> [The task]
Reproduce the data exactly and drop any pictures it holds.

Start of Data listing

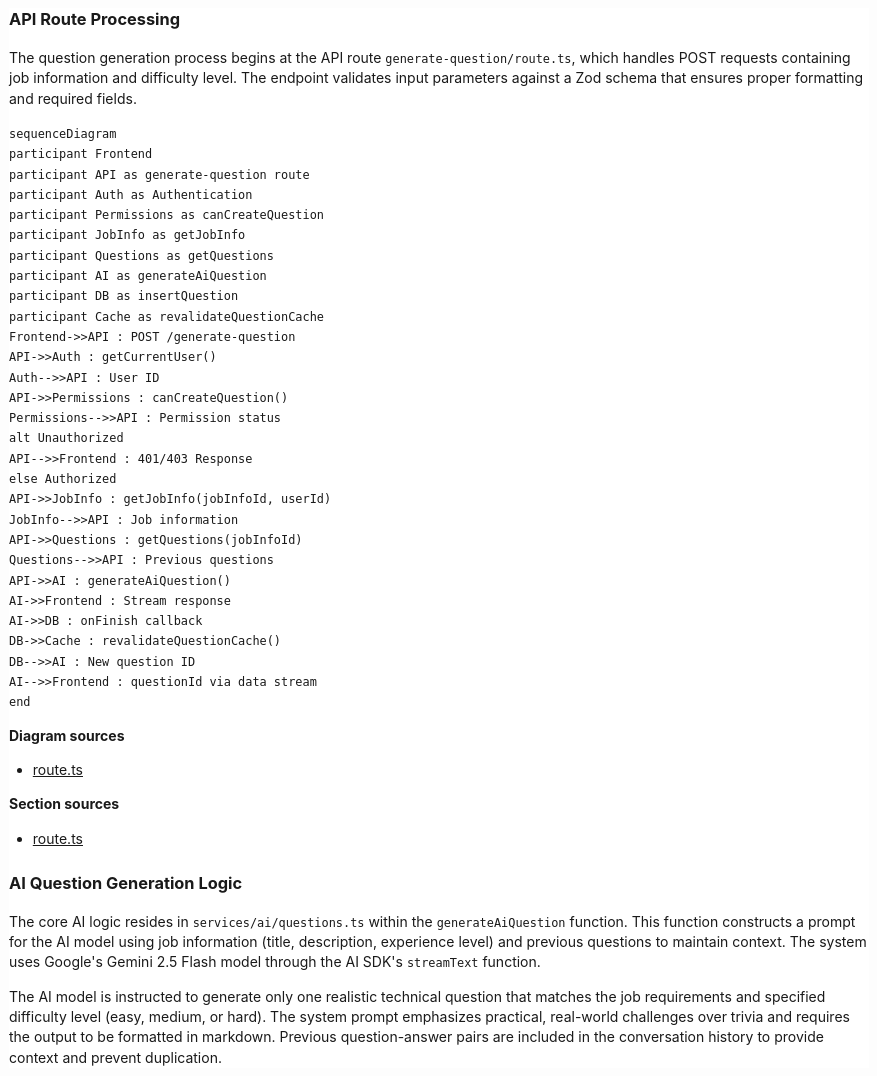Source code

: ### API Route Processing

The question generation process begins at the API route `generate-question/route.ts`, which handles POST requests containing job information and difficulty level. The endpoint validates input parameters against a Zod schema that ensures proper formatting and required fields.

```mermaid
sequenceDiagram
participant Frontend
participant API as generate-question route
participant Auth as Authentication
participant Permissions as canCreateQuestion
participant JobInfo as getJobInfo
participant Questions as getQuestions
participant AI as generateAiQuestion
participant DB as insertQuestion
participant Cache as revalidateQuestionCache
Frontend->>API : POST /generate-question
API->>Auth : getCurrentUser()
Auth-->>API : User ID
API->>Permissions : canCreateQuestion()
Permissions-->>API : Permission status
alt Unauthorized
API-->>Frontend : 401/403 Response
else Authorized
API->>JobInfo : getJobInfo(jobInfoId, userId)
JobInfo-->>API : Job information
API->>Questions : getQuestions(jobInfoId)
Questions-->>API : Previous questions
API->>AI : generateAiQuestion()
AI->>Frontend : Stream response
AI->>DB : onFinish callback
DB->>Cache : revalidateQuestionCache()
DB-->>AI : New question ID
AI-->>Frontend : questionId via data stream
end
```

**Diagram sources**
- [route.ts](file://src/app/api/ai/questions/generate-question/route.ts)

**Section sources**
- [route.ts](file://src/app/api/ai/questions/generate-question/route.ts)

### AI Question Generation Logic

The core AI logic resides in `services/ai/questions.ts` within the `generateAiQuestion` function. This function constructs a prompt for the AI model using job information (title, description, experience level) and previous questions to maintain context. The system uses Google's Gemini 2.5 Flash model through the AI SDK's `streamText` function.

The AI model is instructed to generate only one realistic technical question that matches the job requirements and specified difficulty level (easy, medium, or hard). The system prompt emphasizes practical, real-world challenges over trivia and requires the output to be formatted in markdown. Previous question-answer pairs are included in the conversation history to provide context and prevent duplication.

End of Data listing

> [Exercise response]
Source code

: ### API Route Processing

The question generation process begins at the API route `generate-question/route.ts`, which handles POST requests containing job information and difficulty level. The endpoint validates input parameters against a Zod schema that ensures proper formatting and required fields.

```mermaid
sequenceDiagram
participant Frontend
participant API as generate-question route
participant Auth as Authentication
participant Permissions as canCreateQuestion
participant JobInfo as getJobInfo
participant Questions as getQuestions
participant AI as generateAiQuestion
participant DB as insertQuestion
participant Cache as revalidateQuestionCache
Frontend->>API : POST /generate-question
API->>Auth : getCurrentUser()
Auth-->>API : User ID
API->>Permissions : canCreateQuestion()
Permissions-->>API : Permission status
alt Unauthorized
API-->>Frontend : 401/403 Response
else Authorized
API->>JobInfo : getJobInfo(jobInfoId, userId)
JobInfo-->>API : Job information
API->>Questions : getQuestions(jobInfoId)
Questions-->>API : Previous questions
API->>AI : generateAiQuestion()
AI->>Frontend : Stream response
AI->>DB : onFinish callback
DB->>Cache : revalidateQuestionCache()
DB-->>AI : New question ID
AI-->>Frontend : questionId via data stream
end
```

**Diagram sources**
- [route.ts](file://src/app/api/ai/questions/generate-question/route.ts)

**Section sources**
- [route.ts](file://src/app/api/ai/questions/generate-question/route.ts)

### AI Question Generation Logic

The core AI logic resides in `services/ai/questions.ts` within the `generateAiQuestion` function. This function constructs a prompt for the AI model using job information (title, description, experience level) and previous questions to maintain context. The system uses Google's Gemini 2.5 Flash model through the AI SDK's `streamText` function.

The AI model is instructed to generate only one realistic technical question that matches the job requirements and specified difficulty level (easy, medium, or hard). The system prompt emphasizes practical, real-world challenges over trivia and requires the output to be formatted in markdown. Previous question-answer pairs are included in the conversation history to provide context and prevent duplication.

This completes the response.